Тишина моей комнаты всегда была полна теней. Теней её смеха за стеной, её шагов в коридоре, её парфюма, въевшегося в диван. Мама. Сорок лет, но время словно боялось ее. В её стройности была сила виноградной лозы, в глазах — глубина, в которой я тонул с детства. Но главное… главное была её грудь. Пышная, тяжелая, нечестно прекрасная. Секрет, который носили все, но трогать мог лишь отец. Бывший отец. Теперь — только я.

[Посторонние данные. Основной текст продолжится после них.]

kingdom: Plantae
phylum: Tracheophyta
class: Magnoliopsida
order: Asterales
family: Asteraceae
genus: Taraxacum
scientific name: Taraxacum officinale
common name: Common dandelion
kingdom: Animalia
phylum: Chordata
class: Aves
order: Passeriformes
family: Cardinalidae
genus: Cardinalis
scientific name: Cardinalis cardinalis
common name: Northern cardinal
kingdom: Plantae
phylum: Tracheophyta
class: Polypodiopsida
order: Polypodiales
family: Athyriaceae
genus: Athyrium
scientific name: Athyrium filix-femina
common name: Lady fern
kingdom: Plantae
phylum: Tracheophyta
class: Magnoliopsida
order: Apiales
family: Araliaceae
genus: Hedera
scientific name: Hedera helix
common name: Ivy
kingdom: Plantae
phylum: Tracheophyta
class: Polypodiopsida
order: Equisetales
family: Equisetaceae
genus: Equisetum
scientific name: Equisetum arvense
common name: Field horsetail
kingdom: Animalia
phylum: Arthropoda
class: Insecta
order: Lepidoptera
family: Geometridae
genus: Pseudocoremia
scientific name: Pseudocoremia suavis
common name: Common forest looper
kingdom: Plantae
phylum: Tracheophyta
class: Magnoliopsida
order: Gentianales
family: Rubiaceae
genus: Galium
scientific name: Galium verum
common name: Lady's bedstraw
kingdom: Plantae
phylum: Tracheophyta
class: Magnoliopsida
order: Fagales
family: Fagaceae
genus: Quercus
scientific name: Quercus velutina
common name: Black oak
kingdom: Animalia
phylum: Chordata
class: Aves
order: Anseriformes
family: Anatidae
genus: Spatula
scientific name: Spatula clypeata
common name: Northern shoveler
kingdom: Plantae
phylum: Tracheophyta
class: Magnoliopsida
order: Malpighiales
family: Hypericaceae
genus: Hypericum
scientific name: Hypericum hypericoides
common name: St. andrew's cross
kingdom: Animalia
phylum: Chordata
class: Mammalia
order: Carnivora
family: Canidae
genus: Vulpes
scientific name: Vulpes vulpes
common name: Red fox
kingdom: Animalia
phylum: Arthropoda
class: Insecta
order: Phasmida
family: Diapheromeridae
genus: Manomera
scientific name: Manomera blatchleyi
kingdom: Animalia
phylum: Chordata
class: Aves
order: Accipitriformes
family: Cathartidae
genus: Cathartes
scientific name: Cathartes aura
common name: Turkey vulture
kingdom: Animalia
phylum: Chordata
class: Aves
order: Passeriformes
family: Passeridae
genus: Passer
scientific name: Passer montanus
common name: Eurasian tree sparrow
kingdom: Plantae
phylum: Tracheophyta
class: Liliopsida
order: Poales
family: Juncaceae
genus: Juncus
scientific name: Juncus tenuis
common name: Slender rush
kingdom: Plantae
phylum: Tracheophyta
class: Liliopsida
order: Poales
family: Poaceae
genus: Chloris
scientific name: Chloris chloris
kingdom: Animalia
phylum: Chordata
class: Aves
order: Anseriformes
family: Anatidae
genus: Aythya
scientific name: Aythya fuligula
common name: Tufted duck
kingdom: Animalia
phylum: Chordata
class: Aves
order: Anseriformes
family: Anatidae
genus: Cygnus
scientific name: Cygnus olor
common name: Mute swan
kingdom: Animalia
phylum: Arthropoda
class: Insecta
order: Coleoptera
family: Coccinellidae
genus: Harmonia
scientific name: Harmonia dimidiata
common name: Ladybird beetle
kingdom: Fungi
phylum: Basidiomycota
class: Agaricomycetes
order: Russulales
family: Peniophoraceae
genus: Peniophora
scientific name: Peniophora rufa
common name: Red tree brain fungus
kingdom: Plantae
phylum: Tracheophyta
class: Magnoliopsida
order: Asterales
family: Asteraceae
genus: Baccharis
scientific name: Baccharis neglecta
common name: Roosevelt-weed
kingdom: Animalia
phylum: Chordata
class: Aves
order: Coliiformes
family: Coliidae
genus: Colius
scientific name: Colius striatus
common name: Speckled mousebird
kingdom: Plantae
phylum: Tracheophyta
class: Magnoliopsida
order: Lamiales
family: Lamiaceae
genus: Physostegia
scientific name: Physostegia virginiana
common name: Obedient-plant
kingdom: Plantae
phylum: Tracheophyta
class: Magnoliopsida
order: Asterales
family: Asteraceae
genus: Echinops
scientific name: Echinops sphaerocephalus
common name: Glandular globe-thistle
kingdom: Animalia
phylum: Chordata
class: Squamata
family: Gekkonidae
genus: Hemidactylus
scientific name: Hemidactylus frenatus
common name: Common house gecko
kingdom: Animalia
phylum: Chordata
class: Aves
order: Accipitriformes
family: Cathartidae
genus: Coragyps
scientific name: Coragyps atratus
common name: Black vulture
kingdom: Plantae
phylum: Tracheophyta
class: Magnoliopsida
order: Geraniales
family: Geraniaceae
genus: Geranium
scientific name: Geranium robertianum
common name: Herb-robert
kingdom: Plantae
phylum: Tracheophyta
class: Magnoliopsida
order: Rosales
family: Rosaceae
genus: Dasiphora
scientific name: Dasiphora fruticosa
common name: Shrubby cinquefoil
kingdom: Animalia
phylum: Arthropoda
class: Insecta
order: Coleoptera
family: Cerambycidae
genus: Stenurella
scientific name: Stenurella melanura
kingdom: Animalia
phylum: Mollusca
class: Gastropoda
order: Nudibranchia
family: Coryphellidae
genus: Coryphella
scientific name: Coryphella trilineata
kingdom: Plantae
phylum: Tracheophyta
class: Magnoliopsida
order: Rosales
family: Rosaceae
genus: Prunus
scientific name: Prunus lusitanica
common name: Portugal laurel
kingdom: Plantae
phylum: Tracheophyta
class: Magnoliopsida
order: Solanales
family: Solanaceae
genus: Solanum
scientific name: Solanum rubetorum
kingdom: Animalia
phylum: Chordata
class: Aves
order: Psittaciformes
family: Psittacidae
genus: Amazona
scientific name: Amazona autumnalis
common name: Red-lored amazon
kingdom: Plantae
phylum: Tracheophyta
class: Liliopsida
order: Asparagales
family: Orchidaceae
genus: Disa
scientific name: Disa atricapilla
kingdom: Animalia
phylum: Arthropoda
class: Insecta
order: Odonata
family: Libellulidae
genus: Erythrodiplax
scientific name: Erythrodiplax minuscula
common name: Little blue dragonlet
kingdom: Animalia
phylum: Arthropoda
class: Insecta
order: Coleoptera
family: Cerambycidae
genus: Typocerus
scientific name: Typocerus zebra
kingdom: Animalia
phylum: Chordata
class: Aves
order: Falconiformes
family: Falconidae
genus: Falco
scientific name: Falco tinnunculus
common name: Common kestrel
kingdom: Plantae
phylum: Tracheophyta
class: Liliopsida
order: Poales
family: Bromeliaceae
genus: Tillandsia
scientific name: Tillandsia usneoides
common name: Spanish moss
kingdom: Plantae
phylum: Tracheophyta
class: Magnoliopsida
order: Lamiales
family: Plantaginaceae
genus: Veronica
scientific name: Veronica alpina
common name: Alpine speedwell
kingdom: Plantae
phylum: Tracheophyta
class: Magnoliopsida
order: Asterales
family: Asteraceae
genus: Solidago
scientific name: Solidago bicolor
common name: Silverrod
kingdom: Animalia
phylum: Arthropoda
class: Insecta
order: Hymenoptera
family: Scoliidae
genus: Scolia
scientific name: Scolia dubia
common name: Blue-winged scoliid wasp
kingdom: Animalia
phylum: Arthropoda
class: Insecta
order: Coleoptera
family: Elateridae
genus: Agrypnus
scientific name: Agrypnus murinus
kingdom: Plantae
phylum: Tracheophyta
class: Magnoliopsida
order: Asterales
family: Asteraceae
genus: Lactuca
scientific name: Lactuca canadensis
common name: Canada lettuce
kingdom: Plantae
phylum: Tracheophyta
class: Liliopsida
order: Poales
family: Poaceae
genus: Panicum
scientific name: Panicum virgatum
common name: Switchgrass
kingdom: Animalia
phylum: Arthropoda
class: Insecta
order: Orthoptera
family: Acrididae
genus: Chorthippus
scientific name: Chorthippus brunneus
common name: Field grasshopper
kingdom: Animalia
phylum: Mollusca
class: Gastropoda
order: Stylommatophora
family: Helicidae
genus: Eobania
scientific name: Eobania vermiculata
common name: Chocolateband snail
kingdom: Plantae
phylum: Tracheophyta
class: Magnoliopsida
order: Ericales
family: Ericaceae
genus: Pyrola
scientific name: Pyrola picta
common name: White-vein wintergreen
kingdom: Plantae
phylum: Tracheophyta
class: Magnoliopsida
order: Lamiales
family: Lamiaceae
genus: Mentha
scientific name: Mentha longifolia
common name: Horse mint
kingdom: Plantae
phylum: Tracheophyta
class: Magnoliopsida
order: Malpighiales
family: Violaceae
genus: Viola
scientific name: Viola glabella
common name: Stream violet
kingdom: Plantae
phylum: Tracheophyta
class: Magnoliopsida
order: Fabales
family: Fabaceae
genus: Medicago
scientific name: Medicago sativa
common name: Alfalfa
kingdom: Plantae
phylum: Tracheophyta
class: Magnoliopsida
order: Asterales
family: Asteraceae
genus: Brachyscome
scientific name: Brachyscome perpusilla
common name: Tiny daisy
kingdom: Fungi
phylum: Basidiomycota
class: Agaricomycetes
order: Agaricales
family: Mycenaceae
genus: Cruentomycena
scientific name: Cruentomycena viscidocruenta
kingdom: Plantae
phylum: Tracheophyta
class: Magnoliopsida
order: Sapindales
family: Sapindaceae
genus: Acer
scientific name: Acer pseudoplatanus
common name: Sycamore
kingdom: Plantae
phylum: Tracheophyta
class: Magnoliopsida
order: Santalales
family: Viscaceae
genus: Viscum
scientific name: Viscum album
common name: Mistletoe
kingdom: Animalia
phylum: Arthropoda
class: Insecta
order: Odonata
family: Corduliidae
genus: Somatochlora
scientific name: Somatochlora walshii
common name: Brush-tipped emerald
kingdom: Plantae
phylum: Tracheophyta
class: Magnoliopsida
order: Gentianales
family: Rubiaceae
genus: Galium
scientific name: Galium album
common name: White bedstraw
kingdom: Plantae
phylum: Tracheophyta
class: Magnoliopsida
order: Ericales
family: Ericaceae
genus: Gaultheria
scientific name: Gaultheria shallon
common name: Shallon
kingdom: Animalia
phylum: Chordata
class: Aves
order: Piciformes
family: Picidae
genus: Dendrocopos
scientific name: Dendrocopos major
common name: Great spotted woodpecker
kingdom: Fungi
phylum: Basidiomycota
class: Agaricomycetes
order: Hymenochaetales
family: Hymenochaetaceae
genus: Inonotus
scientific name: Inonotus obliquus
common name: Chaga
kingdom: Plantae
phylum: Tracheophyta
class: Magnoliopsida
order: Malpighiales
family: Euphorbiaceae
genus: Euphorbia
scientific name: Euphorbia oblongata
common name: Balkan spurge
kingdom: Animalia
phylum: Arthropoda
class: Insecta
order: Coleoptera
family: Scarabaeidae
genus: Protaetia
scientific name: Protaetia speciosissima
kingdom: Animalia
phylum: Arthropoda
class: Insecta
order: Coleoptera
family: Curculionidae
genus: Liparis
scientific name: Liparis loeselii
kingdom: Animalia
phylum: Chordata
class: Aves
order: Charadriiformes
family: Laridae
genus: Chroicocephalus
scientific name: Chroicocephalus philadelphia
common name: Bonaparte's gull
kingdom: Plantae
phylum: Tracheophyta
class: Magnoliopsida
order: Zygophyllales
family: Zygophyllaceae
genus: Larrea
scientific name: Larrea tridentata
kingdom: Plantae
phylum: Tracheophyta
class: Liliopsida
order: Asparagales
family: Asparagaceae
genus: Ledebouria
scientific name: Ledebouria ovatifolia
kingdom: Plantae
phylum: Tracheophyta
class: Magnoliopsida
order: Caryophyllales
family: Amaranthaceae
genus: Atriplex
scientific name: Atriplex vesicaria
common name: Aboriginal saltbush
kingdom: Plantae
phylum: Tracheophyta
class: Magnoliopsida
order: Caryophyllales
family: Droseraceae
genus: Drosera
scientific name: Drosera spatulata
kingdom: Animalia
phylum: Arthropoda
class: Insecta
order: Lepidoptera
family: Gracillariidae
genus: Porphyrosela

Шибари пришло ко мне как откровение. Не просто верёвки и узлы. Язык. Язык, способный сказать то, что нельзя выговорить. Где каждый узел — подавленный стон, каждая петля — запретное прикосновение. Я смотрел на фотографии: женщины, закованные в изящные сети, их тела отданы во власть другого. И в их глазах читалось не страдание, а освобождение. От стыда и от правил. И, конечно, от себя.
Я ловил себя на том, что представлял её на их месте. Её руки, скрещенные за спиной. Её шея, обвитая шнуром, как ожерельем. Её грудь… Боже, её грудь. Большая, упругая, с бледно-розовыми ареолами, которые я видел лишь краем глаза, когда она утром, сонная, поправляла халат у зеркала. Как бы веревка легла на эту белизну? Подчеркнула бы округлость? Приподняла? Сдавила?